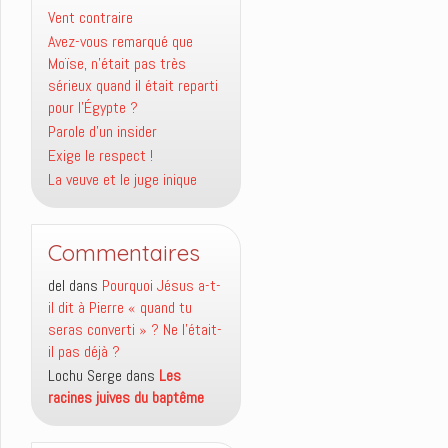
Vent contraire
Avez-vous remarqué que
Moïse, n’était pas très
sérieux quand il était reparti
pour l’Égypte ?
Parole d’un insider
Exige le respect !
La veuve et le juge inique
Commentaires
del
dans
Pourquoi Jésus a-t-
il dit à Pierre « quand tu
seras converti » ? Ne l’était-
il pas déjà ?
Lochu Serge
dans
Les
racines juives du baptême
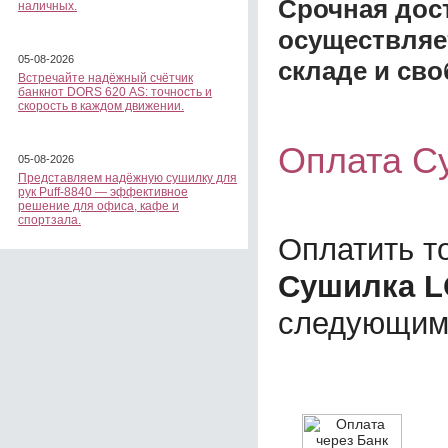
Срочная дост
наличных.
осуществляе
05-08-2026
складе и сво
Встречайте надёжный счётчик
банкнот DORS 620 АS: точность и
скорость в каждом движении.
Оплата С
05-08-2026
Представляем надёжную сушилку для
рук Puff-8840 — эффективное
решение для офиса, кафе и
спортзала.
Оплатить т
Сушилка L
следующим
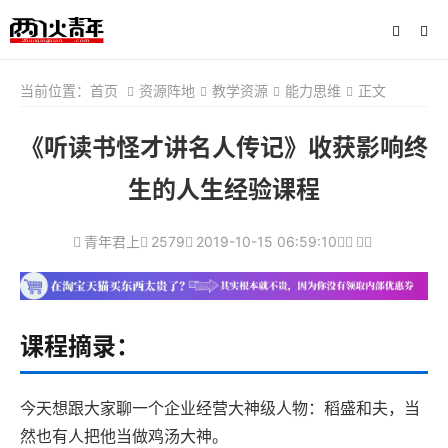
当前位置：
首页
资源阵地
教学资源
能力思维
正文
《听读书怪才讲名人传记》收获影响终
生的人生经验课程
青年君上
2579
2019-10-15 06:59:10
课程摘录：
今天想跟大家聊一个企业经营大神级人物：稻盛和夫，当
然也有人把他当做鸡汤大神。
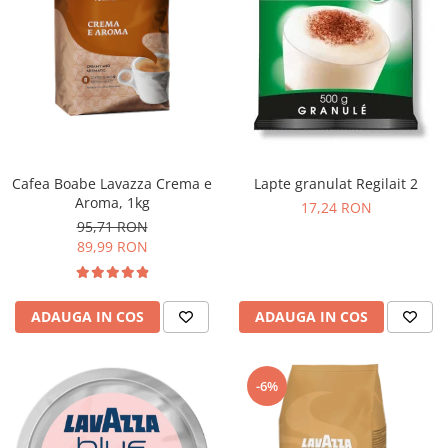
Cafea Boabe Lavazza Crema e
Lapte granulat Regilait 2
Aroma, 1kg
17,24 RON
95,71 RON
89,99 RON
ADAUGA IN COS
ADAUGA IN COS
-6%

--------

■ **Exercise goal**
Output all the entries exactly, minus any pictures.

■ **Exercise answer**
Vent contraire
Avez-vous remarqué que
Moïse, n’était pas très
sérieux quand il était reparti
pour l’Égypte ?
Parole d’un insider
Exige le respect !
La veuve et le juge inique
Commentaires
del
dans
Pourquoi Jésus a-t-
il dit à Pierre « quand tu
seras converti » ? Ne l’était-
il pas déjà ?
Lochu Serge
dans
Les
racines juives du baptême
Срочная дост
наличных.
осуществляе
05-08-2026
складе и сво
Встречайте надёжный счётчик
банкнот DORS 620 АS: точность и
скорость в каждом движении.
Оплата С
05-08-2026
Представляем надёжную сушилку для
рук Puff-8840 — эффективное
решение для офиса, кафе и
спортзала.
Оплатить т
Сушилка L
следующим
当前位置：
首页
资源阵地
教学资源
能力思维
正文
《听读书怪才讲名人传记》收获影响终
生的人生经验课程
青年君上
2579
2019-10-15 06:59:10
课程摘录：
今天想跟大家聊一个企业经营大神级人物：稻盛和夫，当
然也有人把他当做鸡汤大神。
Cafea Boabe Lavazza Crema e
Lapte granulat Regilait 2
Aroma, 1kg
17,24 RON
95,71 RON
89,99 RON
ADAUGA IN COS
ADAUGA IN COS
-6%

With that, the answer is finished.